-- What is expected --
Each line of the data below that contains "Revenues" must be copied.

Dataset entries
★ ★ ★

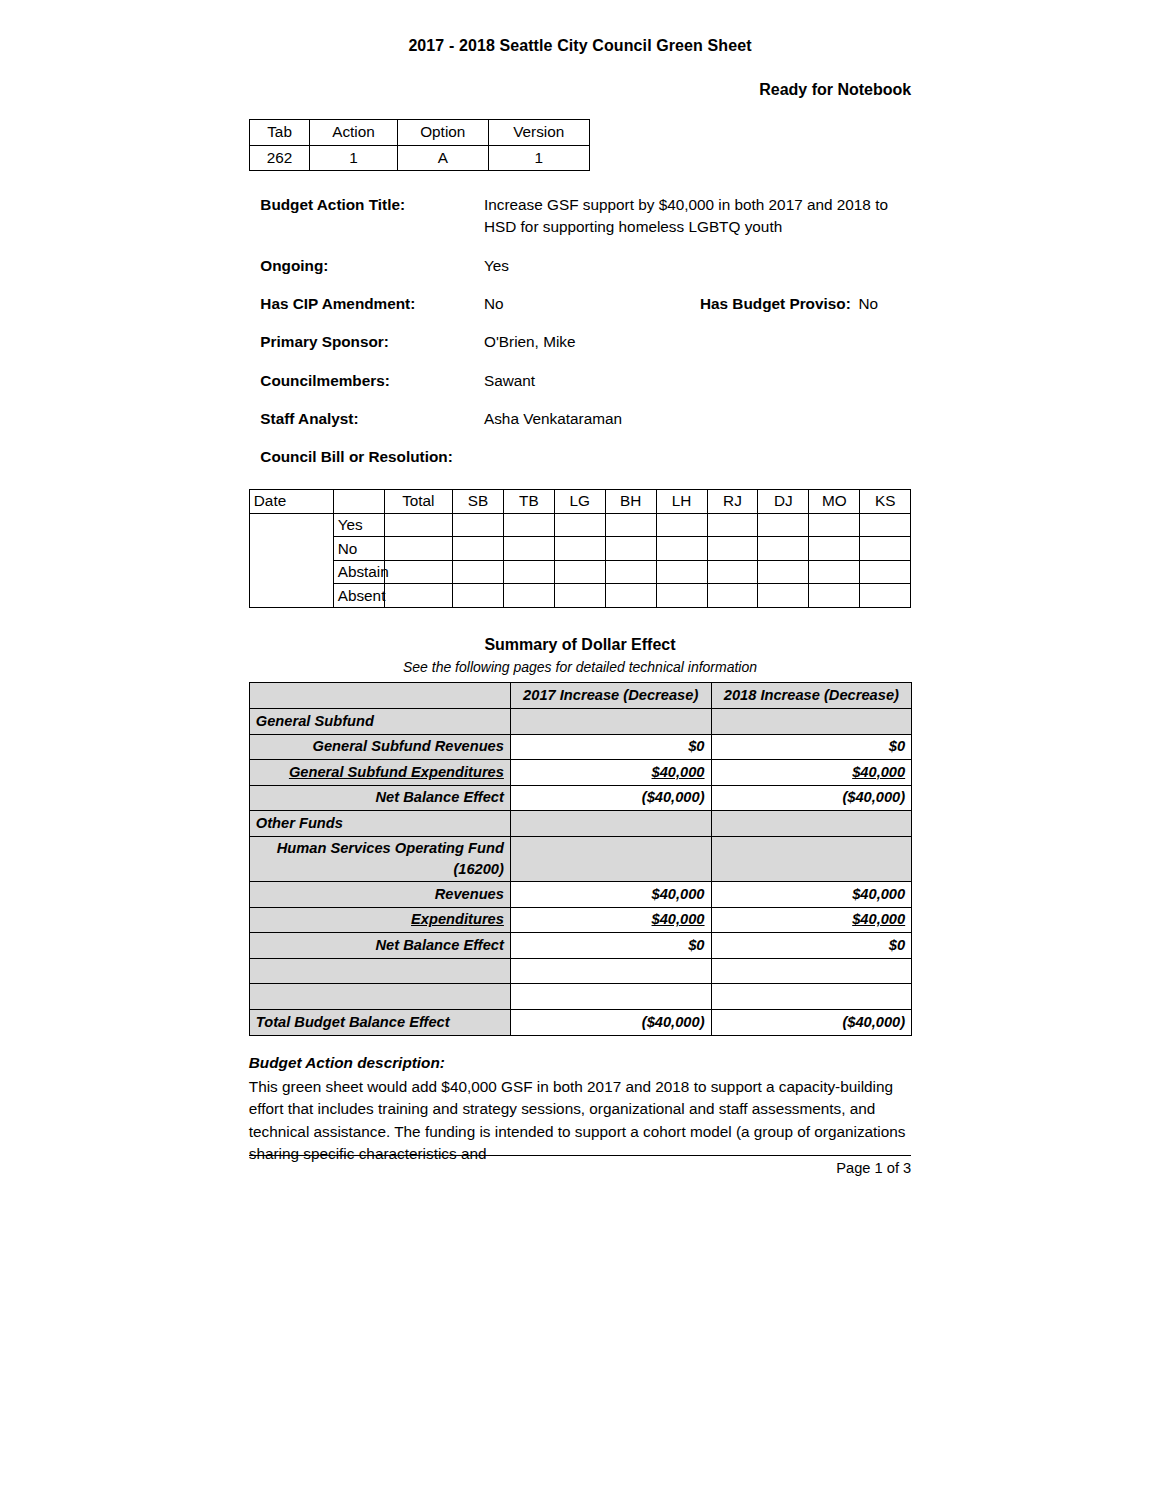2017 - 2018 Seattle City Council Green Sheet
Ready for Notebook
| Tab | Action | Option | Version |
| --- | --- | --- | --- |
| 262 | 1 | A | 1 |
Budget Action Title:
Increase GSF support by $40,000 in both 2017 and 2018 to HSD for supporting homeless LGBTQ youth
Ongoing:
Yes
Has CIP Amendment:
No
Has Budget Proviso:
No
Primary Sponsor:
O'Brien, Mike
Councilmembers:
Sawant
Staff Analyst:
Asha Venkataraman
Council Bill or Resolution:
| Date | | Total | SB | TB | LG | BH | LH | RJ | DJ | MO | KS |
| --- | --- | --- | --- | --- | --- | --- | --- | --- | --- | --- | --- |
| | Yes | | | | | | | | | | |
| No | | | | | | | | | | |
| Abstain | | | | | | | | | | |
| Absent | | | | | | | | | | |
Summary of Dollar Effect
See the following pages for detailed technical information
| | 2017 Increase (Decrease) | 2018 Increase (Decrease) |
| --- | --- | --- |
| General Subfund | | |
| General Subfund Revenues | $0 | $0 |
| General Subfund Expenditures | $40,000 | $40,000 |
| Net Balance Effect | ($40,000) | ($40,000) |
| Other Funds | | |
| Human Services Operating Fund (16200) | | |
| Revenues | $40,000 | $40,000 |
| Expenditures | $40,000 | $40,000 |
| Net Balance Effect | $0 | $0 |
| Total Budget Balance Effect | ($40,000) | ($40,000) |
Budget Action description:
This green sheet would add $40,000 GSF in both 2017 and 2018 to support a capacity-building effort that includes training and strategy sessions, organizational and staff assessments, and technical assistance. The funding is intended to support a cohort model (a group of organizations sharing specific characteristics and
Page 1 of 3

★ ★ ★

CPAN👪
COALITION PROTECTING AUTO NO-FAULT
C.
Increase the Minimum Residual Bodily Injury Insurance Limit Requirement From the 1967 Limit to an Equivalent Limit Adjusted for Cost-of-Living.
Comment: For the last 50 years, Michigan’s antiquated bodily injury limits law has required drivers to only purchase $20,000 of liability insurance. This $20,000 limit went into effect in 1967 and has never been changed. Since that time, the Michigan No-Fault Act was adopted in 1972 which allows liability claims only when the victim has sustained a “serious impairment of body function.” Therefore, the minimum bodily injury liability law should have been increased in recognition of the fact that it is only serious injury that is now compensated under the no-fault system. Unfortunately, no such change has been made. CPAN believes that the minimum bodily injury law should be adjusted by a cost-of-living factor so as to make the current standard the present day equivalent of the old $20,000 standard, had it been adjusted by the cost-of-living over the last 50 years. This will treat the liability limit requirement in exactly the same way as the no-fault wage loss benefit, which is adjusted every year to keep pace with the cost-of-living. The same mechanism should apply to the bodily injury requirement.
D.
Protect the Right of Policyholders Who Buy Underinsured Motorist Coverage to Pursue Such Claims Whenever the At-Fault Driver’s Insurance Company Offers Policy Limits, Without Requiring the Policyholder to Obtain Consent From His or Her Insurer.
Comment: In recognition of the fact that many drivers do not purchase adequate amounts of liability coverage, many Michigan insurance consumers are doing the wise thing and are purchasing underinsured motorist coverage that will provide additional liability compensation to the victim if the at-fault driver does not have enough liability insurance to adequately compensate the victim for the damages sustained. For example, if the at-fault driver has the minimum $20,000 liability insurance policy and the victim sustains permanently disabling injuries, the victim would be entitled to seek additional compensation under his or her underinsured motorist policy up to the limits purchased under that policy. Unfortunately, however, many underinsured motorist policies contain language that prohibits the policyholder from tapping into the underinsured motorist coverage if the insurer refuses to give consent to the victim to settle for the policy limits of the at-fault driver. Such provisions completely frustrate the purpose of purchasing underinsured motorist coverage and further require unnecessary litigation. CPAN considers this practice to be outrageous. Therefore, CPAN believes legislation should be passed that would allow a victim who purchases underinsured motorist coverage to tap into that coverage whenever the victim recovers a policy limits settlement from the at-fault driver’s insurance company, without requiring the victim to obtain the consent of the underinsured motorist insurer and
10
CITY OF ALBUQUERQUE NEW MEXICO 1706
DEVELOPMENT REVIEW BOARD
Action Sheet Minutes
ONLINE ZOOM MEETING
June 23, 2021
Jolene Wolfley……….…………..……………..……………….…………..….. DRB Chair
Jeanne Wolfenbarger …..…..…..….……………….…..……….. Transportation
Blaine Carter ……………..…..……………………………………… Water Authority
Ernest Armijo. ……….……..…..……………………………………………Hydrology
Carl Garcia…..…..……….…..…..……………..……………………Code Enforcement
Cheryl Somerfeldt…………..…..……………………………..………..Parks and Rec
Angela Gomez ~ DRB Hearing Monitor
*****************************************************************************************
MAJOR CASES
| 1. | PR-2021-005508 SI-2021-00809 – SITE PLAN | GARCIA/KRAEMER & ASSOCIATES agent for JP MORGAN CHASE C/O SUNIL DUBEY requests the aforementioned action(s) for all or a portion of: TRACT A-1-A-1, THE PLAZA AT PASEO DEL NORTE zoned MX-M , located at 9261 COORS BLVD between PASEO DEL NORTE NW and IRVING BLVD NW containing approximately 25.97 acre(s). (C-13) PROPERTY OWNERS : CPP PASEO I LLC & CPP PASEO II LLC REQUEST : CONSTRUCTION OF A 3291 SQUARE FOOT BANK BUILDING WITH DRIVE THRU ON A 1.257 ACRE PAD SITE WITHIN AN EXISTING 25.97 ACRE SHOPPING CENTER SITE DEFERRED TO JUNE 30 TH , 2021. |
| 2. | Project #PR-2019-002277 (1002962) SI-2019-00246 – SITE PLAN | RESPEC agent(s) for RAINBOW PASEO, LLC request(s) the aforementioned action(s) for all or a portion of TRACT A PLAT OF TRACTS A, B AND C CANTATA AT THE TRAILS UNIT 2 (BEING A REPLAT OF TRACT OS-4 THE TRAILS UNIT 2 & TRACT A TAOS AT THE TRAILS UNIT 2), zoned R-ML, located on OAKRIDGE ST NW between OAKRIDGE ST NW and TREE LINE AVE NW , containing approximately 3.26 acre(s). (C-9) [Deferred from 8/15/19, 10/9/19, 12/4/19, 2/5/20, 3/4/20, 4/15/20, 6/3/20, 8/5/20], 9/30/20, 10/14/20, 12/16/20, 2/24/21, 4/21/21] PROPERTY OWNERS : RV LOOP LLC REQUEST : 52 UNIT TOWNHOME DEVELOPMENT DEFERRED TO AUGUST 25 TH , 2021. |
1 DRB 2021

★ ★ ★

-- Task output --
| General Subfund Revenues | $0 | $0 |
| Revenues | $40,000 | $40,000 |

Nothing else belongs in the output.